Professionalism and Fitness to Practise
~2 min read
Lesson 6 of 7
Notes
Professionalism encompasses the values, behaviours, and relationships that underpin public trust in medicine. The Medical Council of New Zealand (MCNZ) outlines these expectations in Good Medical Practice, which describes the duties of a registered doctor across four domains: good clinical care, maintaining good medical practice, relationships with patients, and working with colleagues and in health systems. These standards apply to all registered practitioners and form the basis for fitness to practise assessments.
In New Zealand, health practitioners are regulated under the Health Practitioners Competence Assurance (HPCA) Act 2003. This legislation establishes responsible authorities (such as the MCNZ) for each profession, defines scopes of practice, and sets mechanisms for addressing practitioner concerns. Practitioners must maintain annual practising certificates, and responsible authorities have the power to investigate complaints, impose conditions on practice, suspend, or deregister practitioners.
Mandatory reporting is a critical professional obligation. Under the HPCA Act, any health practitioner who has reasonable grounds to believe that a colleague poses a risk of serious harm to the public must notify the relevant responsible authority. This obligation overrides collegial loyalty and applies even when the concern arises from informal observation. Common triggers include a colleague practising while impaired by substance use, mental illness, or physical condition, or demonstrating repeated unsafe clinical behaviour.
Professional boundaries protect patients from exploitation and harm. The therapeutic relationship creates an inherent power imbalance, making patients vulnerable to boundary violations. Sexual relationships with current patients are prohibited absolutely, and relationships with former patients require careful scrutiny. Boundary issues extend to financial relationships, accepting gifts, and dual relationships in small communities (particularly relevant in rural NZ).
Social media professionalism requires active management.

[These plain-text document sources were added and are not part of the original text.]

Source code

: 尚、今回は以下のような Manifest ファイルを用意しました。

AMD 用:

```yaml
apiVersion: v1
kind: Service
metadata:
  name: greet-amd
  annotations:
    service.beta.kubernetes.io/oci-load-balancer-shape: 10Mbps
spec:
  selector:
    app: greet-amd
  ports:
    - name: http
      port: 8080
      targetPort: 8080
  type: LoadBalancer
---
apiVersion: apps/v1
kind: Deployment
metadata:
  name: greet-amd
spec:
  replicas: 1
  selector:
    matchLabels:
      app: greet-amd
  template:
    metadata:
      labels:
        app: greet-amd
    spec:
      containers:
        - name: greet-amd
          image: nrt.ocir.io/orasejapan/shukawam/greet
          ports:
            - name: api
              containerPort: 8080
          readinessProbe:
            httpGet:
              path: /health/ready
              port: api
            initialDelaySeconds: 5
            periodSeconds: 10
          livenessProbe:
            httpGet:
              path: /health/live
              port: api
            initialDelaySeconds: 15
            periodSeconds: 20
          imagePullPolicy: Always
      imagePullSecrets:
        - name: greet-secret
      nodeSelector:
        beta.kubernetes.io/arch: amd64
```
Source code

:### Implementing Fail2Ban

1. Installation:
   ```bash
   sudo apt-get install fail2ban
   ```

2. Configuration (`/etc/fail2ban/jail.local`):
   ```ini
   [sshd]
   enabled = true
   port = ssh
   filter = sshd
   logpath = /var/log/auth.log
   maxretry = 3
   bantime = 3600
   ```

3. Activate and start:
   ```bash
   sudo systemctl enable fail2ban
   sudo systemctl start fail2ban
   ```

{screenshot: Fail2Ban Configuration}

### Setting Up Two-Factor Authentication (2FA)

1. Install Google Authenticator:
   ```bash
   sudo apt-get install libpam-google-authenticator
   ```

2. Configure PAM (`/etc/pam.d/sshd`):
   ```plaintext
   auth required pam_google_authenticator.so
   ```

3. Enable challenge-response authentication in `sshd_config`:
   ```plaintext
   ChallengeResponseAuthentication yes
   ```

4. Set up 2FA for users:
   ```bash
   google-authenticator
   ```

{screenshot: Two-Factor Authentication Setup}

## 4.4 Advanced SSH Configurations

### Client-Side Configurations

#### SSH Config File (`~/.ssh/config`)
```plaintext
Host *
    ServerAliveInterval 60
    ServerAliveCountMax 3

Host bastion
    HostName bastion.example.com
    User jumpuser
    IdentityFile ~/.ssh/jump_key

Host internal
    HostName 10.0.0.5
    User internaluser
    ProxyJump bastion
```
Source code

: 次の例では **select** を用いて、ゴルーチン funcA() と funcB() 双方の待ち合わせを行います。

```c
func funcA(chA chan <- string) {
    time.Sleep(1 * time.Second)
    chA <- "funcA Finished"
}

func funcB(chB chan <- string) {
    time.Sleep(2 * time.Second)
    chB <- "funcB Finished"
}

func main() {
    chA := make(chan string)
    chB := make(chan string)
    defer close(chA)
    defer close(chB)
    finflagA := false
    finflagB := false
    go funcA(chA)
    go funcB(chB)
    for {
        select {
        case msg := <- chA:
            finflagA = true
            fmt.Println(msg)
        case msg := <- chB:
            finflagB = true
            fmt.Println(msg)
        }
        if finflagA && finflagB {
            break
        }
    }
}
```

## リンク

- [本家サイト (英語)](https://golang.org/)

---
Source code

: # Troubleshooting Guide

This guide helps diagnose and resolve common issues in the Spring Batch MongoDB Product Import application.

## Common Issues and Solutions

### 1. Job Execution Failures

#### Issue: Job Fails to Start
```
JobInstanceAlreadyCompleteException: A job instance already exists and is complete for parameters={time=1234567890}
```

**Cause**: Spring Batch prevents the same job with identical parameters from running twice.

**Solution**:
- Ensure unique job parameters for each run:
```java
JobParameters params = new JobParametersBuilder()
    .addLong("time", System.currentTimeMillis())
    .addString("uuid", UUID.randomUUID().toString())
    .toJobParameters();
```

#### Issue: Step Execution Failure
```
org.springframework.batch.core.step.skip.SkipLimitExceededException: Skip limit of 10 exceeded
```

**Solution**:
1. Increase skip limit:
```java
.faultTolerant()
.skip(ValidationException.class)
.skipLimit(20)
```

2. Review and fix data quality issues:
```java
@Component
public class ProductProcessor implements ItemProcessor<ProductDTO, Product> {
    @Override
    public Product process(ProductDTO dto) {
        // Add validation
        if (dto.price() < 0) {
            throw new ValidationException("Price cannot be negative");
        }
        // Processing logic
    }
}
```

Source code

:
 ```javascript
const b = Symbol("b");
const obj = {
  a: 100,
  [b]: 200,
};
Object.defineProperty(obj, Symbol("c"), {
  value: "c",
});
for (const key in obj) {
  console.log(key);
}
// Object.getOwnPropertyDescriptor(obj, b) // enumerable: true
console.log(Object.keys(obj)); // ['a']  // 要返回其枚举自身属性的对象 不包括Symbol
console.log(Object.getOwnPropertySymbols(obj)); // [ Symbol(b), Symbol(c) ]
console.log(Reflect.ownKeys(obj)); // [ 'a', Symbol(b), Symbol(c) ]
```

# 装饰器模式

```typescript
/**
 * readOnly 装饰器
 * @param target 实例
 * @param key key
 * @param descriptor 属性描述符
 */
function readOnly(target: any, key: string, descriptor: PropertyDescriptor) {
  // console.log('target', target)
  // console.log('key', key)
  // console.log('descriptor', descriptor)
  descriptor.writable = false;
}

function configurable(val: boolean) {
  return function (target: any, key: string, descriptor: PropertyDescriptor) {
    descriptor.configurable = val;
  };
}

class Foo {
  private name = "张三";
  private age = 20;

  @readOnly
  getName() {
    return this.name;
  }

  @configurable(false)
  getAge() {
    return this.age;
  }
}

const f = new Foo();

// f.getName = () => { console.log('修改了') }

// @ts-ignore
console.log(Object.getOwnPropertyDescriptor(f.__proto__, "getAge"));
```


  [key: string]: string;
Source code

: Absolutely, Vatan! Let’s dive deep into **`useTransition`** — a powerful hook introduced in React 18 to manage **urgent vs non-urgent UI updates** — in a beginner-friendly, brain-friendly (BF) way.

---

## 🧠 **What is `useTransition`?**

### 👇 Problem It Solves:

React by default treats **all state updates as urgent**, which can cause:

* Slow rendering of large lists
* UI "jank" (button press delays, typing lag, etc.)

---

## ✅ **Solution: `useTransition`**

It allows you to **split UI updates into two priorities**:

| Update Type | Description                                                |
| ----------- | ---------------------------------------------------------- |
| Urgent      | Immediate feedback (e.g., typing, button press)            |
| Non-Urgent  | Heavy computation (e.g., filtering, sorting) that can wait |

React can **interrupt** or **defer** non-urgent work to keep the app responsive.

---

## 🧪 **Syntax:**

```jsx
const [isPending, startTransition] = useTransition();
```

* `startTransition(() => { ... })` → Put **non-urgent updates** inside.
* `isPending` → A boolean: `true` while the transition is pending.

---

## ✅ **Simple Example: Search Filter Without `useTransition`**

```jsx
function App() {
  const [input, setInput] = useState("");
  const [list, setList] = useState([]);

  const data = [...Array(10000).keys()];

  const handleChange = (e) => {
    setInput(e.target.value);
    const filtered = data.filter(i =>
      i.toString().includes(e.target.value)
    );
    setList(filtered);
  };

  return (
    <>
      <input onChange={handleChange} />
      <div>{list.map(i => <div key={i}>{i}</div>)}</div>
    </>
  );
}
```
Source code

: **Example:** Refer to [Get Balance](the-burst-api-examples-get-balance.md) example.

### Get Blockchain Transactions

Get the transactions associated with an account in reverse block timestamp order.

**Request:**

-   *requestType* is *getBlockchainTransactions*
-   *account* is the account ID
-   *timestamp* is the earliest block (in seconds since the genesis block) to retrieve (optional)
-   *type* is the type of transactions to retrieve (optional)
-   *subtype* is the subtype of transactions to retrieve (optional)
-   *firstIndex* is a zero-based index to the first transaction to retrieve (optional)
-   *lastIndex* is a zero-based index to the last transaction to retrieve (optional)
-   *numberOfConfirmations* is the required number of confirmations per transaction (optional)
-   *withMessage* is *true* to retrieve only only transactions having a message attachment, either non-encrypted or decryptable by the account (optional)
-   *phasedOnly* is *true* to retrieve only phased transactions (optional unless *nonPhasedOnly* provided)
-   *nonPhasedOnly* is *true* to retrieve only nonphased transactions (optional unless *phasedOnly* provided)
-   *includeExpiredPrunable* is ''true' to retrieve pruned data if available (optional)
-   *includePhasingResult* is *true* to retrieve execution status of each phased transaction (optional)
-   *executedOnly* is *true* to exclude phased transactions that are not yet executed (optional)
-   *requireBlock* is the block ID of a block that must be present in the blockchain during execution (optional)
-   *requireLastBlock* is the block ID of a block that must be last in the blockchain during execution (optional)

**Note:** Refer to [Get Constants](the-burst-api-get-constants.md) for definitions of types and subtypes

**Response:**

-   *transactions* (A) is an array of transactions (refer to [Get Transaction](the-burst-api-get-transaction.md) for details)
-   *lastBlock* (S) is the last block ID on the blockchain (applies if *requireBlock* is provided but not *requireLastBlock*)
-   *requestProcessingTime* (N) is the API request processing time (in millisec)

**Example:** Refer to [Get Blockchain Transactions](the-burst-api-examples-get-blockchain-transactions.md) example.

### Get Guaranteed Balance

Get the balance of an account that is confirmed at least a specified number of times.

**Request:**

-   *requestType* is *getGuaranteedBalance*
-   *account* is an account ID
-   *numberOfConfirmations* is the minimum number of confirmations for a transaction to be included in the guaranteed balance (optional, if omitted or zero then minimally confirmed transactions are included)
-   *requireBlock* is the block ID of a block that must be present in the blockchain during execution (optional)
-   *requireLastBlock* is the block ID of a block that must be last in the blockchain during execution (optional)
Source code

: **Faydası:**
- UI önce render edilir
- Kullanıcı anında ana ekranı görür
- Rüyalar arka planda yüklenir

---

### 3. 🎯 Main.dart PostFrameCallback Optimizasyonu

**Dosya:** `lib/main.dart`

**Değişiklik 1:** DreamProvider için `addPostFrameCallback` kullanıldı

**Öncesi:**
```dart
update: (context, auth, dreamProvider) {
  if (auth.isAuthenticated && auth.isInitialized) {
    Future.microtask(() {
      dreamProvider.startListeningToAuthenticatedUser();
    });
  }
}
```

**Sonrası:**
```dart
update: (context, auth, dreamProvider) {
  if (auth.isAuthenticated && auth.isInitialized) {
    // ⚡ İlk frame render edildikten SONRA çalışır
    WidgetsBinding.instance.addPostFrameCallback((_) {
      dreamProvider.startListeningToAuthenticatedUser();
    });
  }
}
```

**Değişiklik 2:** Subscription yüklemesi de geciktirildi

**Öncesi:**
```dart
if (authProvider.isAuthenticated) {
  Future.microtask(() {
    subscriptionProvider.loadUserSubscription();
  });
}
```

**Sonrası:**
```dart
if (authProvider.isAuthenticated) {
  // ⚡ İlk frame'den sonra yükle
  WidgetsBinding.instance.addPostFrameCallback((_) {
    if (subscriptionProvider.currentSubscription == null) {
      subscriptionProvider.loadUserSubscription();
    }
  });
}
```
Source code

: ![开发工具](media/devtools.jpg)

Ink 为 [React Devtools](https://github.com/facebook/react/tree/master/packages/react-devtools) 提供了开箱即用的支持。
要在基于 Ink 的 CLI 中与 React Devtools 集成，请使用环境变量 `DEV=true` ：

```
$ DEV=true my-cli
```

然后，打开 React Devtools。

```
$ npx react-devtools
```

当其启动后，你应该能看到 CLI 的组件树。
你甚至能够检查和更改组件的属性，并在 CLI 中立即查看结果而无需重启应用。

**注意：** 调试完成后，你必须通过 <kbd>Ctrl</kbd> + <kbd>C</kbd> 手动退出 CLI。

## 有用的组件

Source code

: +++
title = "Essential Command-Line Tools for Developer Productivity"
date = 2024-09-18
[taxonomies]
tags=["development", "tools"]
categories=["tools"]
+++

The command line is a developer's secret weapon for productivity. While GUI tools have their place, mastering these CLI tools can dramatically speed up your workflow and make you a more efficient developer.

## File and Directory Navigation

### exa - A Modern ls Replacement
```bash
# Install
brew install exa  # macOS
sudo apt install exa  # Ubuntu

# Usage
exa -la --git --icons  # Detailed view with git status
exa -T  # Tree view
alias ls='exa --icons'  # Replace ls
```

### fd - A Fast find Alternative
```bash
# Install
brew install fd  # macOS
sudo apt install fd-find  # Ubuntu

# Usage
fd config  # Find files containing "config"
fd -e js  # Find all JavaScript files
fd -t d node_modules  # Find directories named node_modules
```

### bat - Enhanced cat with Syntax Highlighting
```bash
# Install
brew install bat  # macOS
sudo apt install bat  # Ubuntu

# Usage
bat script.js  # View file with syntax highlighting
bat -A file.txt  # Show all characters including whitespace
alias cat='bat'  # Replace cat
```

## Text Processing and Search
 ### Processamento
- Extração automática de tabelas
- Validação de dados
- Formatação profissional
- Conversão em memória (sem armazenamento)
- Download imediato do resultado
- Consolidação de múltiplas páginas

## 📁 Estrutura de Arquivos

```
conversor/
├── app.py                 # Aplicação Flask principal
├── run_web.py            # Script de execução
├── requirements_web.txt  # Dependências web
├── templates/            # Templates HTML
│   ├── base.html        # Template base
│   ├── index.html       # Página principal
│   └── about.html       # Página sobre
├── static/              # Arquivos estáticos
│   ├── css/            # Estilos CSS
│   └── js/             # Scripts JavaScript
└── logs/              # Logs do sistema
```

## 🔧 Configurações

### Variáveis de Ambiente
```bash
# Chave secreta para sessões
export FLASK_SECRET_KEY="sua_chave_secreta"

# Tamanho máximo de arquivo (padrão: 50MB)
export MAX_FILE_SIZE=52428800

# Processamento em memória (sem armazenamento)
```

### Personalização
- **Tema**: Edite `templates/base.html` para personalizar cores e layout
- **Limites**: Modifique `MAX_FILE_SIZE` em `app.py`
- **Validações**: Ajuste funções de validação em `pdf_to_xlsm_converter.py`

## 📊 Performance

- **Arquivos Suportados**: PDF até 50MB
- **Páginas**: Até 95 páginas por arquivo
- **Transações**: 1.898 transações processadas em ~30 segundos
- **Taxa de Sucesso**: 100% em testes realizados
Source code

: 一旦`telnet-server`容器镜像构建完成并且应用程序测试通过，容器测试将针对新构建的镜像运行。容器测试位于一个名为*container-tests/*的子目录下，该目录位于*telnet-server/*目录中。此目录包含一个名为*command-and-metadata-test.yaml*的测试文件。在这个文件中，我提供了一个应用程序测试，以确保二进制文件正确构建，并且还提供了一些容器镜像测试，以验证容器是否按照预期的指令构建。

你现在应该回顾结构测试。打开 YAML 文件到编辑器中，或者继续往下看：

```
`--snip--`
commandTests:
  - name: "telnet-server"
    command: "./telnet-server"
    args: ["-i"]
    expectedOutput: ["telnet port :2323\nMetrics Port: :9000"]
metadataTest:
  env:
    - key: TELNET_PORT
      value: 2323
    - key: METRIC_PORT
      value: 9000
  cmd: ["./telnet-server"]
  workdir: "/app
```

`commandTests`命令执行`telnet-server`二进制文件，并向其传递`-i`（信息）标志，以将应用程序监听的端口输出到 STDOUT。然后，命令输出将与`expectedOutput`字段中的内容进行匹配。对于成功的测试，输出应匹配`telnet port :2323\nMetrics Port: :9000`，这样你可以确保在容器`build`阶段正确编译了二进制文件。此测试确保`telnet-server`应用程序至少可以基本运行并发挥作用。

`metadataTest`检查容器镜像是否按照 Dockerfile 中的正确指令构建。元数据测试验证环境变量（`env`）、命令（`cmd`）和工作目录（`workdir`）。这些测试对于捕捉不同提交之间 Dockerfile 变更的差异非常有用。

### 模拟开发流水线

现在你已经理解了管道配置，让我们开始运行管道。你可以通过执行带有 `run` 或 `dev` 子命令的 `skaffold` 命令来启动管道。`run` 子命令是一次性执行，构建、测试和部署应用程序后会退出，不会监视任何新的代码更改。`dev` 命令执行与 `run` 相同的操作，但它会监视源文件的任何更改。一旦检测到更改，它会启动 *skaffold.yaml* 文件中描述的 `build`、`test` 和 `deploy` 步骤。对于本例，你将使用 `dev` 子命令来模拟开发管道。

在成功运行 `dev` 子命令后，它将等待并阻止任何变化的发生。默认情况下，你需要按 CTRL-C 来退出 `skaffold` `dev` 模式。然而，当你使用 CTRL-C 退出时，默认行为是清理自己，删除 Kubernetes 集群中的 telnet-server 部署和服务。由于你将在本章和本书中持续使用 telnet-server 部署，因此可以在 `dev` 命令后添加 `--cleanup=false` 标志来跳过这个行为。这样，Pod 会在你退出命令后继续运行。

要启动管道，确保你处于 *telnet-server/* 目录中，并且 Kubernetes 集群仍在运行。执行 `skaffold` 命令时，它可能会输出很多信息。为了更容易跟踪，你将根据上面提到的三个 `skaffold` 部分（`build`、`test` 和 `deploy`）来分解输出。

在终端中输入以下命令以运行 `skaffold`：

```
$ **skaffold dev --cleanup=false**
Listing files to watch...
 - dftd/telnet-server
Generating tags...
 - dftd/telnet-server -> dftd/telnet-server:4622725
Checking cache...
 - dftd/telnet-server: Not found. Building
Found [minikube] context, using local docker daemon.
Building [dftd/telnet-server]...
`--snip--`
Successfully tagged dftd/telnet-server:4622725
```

Doctors must not post identifiable patient information, must maintain professional decorum in public forums, and should consider how online content reflects on the profession. The MCNZ has issued specific guidance on social media use.
Continuing professional development (CPD) and recertification are mandatory. All MCNZ-registered doctors must participate in approved CPD programmes, maintain a reflective portfolio, and undergo peer review. Vocational registrants participate in college-specific recertification programmes (e.g., RNZCGP, RACP).